→ Available data:
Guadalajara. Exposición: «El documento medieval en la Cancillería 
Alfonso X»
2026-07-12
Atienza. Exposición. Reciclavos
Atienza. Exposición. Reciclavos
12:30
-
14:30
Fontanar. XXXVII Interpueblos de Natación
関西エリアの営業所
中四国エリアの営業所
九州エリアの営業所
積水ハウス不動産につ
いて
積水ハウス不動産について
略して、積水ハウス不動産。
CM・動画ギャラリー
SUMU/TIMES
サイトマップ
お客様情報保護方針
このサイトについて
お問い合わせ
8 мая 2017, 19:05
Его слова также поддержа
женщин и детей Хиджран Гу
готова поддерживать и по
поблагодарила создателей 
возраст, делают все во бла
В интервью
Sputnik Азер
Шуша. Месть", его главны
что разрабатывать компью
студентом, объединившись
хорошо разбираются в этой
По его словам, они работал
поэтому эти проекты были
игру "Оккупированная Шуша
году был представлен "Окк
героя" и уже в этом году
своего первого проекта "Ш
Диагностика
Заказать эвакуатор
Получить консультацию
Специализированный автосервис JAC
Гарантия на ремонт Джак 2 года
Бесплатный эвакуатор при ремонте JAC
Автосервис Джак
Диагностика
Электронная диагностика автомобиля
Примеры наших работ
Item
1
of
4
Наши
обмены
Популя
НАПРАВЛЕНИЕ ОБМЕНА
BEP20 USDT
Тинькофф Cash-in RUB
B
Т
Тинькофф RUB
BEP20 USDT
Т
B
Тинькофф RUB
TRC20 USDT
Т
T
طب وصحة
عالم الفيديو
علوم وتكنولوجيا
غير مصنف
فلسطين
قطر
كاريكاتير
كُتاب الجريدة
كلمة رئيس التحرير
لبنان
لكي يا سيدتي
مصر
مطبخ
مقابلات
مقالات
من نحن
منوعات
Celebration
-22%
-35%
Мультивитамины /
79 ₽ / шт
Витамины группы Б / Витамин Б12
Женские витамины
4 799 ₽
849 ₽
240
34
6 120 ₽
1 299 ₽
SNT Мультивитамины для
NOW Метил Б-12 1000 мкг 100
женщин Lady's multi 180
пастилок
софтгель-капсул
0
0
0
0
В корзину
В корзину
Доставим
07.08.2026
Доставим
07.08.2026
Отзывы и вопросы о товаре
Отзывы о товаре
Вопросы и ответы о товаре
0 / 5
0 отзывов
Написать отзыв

→ Aim of the exercise: Please work out how many lines above carry "Шуша", writing only the result.

→ Answer to the exercise: 2